"Protagonist, Story and Worldview Adrift"
What You Need To Know:
The characters and dialogue in GREENBERG are well written, but the plot’s structure drifts in and out of focus. Florence herself is a character at a crossroads. Eventually, she learns she’s become pregnant from her previous boyfriend and gets an abortion. Overall, therefore, despite a few interesting insights, the movie’s pagan, feminist, pro-abortion worldview, mixed with its strong foul language, sexual content and explicit nudity, leads to an abhorrent result.

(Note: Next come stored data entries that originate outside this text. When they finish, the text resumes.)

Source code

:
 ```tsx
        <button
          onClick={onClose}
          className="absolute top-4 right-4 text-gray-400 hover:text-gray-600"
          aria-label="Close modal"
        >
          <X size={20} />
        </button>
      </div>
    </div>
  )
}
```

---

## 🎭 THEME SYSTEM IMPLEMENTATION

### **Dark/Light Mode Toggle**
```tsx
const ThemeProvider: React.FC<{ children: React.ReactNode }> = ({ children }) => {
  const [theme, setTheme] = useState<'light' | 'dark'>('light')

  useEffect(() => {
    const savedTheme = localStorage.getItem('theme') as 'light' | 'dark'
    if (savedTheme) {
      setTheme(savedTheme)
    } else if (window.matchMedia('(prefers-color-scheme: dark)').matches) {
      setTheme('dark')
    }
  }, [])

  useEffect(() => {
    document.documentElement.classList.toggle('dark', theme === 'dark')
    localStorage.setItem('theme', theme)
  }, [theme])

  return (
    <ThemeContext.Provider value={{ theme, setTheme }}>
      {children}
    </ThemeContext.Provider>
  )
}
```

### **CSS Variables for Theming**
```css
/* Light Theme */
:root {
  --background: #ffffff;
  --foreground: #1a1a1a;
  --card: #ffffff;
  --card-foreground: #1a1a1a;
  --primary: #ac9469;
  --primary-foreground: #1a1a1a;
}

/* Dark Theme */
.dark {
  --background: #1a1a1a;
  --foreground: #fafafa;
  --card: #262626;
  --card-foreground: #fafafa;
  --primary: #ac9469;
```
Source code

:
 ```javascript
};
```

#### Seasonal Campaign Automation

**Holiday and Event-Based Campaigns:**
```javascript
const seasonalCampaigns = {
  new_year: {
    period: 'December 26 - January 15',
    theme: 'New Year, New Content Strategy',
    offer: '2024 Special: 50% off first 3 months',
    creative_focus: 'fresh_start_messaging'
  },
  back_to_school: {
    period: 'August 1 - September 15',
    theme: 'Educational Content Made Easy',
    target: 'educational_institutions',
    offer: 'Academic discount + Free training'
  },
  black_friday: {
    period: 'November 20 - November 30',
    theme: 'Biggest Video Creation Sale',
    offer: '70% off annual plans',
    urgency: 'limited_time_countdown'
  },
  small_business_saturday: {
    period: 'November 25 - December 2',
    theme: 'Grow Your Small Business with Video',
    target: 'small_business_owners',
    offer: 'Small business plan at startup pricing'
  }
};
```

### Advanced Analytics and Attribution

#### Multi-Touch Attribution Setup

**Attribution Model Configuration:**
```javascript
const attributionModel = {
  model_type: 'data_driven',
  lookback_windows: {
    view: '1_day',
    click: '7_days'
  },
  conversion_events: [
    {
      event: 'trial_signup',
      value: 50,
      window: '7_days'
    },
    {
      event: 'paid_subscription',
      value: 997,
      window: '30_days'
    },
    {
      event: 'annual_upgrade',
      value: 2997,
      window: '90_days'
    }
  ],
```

(PaPaPa, FeFeFe, HH, C, B, LLL, V, SSS, NN, AA, DD, MMM) Very strong pagan worldview with very strong feminist content that’s ultimately pro-abortion with a strong humanist undertone, plus some Christian, biblical allusions in a song sung by the female lead character that seem to comment on what’s happening in the movie but which are not developed further or integrated into the rest of the scenes, so they ultimately become pointless; at least 52 mostly strong obscenities, three strong profanities using Jesus, and three light profanities; light fighting in one scene; very strong sexual content includes implied and depicted promiscuity, implied fornication in one scene, depicted oral sex in one scene, depicted fornication in another scene, brief sexual discussion, and woman learns she’s pregnant and gets an abortion; shots of upper female nudity in two or three scenes and some upper male nudity; alcohol use and slight drunkenness; smoking and cocaine use depicted; and, lying, aimless people, misplaced anger, vicious sarcasm, and narcissism that is, however, ultimately rebuked.
GREENBERG stars Ben Stiller as Roger Greenberg, a New York carpenter turning 40 who comes to his brother’s house in Los Angeles to housesit. When he was a young man, Roger made a decision that unexpectedly ended his musical career in a rock and roll band. Now, Roger is at a crossroads in his life, stopping everything in order to “do nothing” but chill out in L.A. for a while.
In L.A., Roger tries to reconnect with former bandmate Ivan. Meanwhile, he starts an on-again, off-again affair with his brother’s personal assistant, Florence, a young aspiring singer. They grow closer when the brother’s family dog gets ill. The age difference between them keeps driving Roger away, however, as does his desire to get back together with an old girlfriend, who’s recently divorced. The only problem is, the old girlfriend wants nothing to do with Roger, but Florence truly enjoys his company.
The characters and dialogue in GREENBERG are well written, but the plot’s cohesion and structure drifts in and out of focus. Thus, movie seems to lack narrative drive.
Also, Florence herself is a character who’s at a crossroads. Before she meets Roger, she has a one-night stand with one young man. Then, Florence learns that she’s been pregnant because of her affair with her most recent long-time boyfriend. This turn of events leads to an abortion, an event that is handled in a favorable manner, though not in a strident way.
What is most interesting in the movie’s abortion scenes, however, is how much radical, pro-abortion feminism has perverted and emasculated the male species in America, not just females. Roger and his friend Ivan treat Florence’s decision to get an abortion in a matter-of-fact, nonchalant, meek manner that shows the subservient, obsequious quality of today’s masculinity. Of course, as others have noted, this has been the purpose all along among the Neo-Marxists and radical feminists, both the female leaders and the male leaders, who took over the civil rights movement in the 1960s. Needless to say, this “Sexual Revolution” has also been a disaster for women as well as men, including women and men in “minority” communities in the inner city. And, it has been a disaster for God’s Church and God’s people.
Overall, therefore, despite a few insights about modern life, human nature and personal ambition, the pagan, feminist, pro-abortion worldview in GREENBERG, mixed with the movie’s strong foul language, sexual content and nudity, leads to an abhorrent result. GREENBERG is not a strident leftist movie. It has other things besides politics on its mind. Nevertheless, it reflects the moral corruption, paganism and emptiness that infect the leftist worldview of modern humanism, which is basically secular and anti-theistic, not merely a-theistic.